13 July 2017, Sweetcrude, Lagos — Nigeria may have to wait much longer to actualise its dream of a sharp increase in oil price, as U.S. construction and fracking major Halliburton, believes the oil market crash that has lasted three years will cause oil prices to spike by the year 2020.
Quoting World Oil, Halliburton forecasts that an impressive spike in oil price will be noticed around 2020-2021.
Mark Richard Senior Vice President for Global Business Development, added that the oil industry has lost $2 trillion in investments due to chronically low prices.
“Sooner or later, the market is going to catch up,” Richard said. “You’ll see some kind of spike in the price of oil. Maybe somewhere around 2020-2021, but it’s got to catch up sooner or later.”
Production cuts by the Organization of Petroleum Exporting Countries (OPEC) had caused a rise in oil prices back in January, but new production from Nigeria, Libya, and the United States have erased all gains from the market.
Nigeria will not be joining the Organisation for Petroleum Exporting Countries, OPEC’s cap just yet, Sweetcrude Reports has learned.
According to sources close to the situation, the Minister for Petroleum, Ibe Kachukwu, has said that the country is just recovering from months of shut-in oil due to militancy, therefore, asking the country to cap production and export, is too soon.
Sweetcrude Reports also learned that Nigeria’s current production is still below 1.8 million barrels set for the country by OPEC.
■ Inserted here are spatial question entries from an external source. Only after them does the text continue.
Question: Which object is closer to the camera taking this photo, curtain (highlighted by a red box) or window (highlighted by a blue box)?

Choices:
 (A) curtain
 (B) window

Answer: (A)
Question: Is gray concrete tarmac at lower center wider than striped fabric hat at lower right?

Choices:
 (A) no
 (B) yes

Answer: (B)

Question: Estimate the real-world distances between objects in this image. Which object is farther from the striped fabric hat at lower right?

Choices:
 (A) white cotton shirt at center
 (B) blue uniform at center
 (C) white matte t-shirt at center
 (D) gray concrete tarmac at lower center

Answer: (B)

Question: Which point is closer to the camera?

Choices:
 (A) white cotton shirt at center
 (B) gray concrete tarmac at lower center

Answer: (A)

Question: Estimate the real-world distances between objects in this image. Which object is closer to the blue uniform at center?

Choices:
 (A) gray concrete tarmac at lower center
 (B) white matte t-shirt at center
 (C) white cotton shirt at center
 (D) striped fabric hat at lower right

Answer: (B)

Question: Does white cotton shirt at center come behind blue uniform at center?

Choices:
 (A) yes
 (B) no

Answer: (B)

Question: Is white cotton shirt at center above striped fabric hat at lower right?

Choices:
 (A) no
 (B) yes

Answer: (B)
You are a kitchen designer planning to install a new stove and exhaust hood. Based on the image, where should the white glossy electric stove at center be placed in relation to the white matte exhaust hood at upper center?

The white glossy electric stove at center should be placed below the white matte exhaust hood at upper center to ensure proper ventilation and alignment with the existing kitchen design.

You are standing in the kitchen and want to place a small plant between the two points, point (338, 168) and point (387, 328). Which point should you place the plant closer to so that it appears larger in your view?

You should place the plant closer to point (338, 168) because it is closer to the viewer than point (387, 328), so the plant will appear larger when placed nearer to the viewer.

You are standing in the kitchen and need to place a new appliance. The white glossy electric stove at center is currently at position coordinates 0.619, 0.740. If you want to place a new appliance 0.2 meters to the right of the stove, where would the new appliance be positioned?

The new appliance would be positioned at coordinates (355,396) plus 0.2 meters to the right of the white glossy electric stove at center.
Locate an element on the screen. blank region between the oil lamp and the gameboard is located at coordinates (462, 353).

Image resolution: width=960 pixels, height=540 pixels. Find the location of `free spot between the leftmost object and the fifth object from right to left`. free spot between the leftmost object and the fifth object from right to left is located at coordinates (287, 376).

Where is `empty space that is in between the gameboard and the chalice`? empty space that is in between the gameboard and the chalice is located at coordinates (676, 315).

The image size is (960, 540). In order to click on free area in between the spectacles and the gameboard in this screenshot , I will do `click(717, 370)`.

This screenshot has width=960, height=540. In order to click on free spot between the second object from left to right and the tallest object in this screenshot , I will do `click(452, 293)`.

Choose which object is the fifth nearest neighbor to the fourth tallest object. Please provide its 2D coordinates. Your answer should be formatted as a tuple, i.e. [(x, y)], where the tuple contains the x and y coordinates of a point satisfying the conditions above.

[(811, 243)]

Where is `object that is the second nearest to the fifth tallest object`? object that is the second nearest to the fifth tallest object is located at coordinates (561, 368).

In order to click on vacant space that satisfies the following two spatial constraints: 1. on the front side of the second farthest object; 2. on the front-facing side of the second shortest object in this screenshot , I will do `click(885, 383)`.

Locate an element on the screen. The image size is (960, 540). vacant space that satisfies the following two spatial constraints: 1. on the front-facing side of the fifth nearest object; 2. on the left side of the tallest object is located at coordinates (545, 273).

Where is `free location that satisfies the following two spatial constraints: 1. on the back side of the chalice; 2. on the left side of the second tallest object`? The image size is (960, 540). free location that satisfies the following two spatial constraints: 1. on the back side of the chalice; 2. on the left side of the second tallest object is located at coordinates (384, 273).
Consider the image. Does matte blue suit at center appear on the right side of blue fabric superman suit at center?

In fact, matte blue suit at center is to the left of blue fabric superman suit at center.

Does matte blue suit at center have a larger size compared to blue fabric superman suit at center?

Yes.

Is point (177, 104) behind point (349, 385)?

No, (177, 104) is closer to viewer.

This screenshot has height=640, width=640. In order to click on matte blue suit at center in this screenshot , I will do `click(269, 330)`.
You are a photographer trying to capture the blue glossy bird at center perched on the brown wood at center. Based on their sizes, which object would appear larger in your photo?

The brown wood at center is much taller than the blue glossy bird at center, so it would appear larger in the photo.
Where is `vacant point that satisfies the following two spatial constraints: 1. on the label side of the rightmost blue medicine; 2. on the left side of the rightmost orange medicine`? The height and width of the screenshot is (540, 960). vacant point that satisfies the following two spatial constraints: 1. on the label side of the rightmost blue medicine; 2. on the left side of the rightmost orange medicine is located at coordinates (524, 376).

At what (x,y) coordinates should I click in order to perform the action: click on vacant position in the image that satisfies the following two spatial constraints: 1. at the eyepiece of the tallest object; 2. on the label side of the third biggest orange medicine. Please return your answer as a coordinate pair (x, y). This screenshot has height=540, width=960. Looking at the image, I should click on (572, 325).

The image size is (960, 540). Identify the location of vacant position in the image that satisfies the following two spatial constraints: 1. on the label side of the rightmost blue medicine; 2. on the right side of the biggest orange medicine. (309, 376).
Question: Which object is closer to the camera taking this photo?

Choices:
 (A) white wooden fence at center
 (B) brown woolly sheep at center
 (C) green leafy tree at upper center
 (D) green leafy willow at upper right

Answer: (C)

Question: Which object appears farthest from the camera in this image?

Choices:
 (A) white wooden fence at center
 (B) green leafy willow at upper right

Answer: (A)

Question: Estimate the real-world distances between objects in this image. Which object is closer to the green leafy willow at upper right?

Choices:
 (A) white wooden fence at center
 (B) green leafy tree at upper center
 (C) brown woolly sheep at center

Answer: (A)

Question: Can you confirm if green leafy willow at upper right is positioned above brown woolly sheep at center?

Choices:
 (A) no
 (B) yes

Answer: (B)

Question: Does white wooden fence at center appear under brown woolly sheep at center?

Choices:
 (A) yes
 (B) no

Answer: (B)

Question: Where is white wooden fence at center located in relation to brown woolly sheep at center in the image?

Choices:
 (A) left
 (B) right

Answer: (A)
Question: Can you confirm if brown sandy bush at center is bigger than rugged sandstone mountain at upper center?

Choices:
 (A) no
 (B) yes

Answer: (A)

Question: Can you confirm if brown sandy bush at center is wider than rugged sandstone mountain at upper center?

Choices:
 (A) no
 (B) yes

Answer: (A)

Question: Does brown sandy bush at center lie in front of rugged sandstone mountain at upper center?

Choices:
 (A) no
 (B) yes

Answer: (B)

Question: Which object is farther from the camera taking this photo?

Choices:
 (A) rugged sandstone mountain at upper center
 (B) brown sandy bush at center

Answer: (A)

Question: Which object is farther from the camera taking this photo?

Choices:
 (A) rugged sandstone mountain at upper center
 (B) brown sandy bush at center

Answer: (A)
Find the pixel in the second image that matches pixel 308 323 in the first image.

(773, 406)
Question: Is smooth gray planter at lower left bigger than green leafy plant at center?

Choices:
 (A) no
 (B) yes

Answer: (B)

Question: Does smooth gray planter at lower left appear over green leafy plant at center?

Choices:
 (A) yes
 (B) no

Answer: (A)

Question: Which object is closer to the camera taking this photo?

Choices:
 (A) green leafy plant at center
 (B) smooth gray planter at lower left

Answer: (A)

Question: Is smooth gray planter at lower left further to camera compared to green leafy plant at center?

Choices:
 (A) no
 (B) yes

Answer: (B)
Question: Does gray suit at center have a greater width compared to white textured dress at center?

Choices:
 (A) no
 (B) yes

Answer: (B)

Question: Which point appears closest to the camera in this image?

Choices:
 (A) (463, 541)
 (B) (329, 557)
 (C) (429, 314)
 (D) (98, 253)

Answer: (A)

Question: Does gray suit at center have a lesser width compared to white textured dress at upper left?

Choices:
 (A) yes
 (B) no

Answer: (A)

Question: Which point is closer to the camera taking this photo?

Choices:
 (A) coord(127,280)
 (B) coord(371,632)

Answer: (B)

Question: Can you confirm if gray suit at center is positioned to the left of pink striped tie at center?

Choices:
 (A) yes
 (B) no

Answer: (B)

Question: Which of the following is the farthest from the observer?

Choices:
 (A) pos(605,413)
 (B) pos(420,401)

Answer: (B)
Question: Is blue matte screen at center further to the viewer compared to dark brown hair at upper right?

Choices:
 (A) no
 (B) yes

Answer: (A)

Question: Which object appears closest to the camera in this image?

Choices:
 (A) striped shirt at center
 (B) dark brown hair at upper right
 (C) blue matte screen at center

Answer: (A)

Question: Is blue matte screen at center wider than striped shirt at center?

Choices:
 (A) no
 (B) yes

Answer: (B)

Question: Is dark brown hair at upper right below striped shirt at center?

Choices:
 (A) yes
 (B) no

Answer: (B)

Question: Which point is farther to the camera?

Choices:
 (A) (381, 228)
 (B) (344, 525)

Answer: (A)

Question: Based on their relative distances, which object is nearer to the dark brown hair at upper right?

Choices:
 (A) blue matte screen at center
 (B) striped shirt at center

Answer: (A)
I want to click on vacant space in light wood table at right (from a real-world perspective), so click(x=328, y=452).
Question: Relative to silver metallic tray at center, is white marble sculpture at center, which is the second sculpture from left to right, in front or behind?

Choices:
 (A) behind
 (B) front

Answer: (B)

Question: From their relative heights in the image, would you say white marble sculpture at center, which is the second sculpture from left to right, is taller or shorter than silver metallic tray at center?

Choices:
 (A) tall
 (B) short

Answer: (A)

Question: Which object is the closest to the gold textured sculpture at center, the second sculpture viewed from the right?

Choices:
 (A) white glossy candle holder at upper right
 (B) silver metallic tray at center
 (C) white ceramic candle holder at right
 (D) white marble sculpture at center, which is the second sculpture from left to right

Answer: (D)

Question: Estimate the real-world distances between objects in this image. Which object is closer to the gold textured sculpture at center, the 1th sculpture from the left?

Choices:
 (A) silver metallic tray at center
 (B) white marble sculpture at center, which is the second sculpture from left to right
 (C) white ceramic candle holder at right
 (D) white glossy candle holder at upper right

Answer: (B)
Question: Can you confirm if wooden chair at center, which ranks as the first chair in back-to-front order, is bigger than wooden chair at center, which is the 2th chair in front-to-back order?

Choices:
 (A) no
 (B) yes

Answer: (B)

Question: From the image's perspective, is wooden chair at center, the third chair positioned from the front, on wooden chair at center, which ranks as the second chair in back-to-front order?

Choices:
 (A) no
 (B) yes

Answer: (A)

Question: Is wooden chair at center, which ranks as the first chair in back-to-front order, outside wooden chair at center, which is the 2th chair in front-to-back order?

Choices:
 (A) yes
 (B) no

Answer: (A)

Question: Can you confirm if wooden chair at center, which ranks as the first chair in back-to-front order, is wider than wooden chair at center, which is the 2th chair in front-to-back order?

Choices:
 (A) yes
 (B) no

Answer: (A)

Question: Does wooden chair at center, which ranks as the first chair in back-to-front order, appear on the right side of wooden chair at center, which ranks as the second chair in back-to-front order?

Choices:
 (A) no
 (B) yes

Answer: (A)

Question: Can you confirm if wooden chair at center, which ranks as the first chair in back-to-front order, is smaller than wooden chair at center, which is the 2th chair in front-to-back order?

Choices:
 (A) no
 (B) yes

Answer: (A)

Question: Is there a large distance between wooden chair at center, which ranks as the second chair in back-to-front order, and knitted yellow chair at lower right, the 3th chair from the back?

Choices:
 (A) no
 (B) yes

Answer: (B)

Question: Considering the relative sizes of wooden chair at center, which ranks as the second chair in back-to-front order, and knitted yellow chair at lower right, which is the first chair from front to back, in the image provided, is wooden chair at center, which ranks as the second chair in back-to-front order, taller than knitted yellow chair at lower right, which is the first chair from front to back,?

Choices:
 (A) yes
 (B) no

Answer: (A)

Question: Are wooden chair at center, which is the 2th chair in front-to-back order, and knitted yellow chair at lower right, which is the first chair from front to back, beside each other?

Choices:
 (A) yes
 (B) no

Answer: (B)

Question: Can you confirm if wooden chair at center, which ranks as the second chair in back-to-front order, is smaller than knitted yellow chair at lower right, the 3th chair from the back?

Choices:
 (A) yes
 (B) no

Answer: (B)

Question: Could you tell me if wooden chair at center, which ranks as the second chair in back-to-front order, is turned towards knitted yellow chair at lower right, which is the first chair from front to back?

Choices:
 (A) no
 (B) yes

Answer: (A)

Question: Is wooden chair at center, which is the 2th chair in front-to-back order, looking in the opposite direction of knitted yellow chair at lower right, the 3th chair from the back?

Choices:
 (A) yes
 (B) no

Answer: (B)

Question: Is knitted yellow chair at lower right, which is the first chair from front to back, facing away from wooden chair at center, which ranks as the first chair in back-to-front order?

“Nigeria’s production is still below OPEC’s 1.8 million barrels per day target for us so, we won’t be capping soon, and nobody can force us to. Whatever glut is in the market should be blamed on the U.S shale and not us. If anybody should be asked to cap, it should be the U.S but unfortunately, the country does not belong to any group,” he said.
“Besides, if there are no more attacks from militants, we should be looking at managing output at about 1.7 million barrels per day for the next four to six months”, he added.
Nigeria currently battles low oil price as the country is in dire need of a high oil price to fund capital projects.
However, just when the country is beginning to recover from spates of attacks on its oil export pipelines, reports surfaced that it would be asked to cap production and export.
But sources close to the situation hinted Sweetcrude Reports that Nigeria will not agree to cap so soon.
Moreover, Kachikwu has said he will not be attending OPEC’s July 24 meeting, fueling speculations that the country may not give in to capping pressure from the Cartel.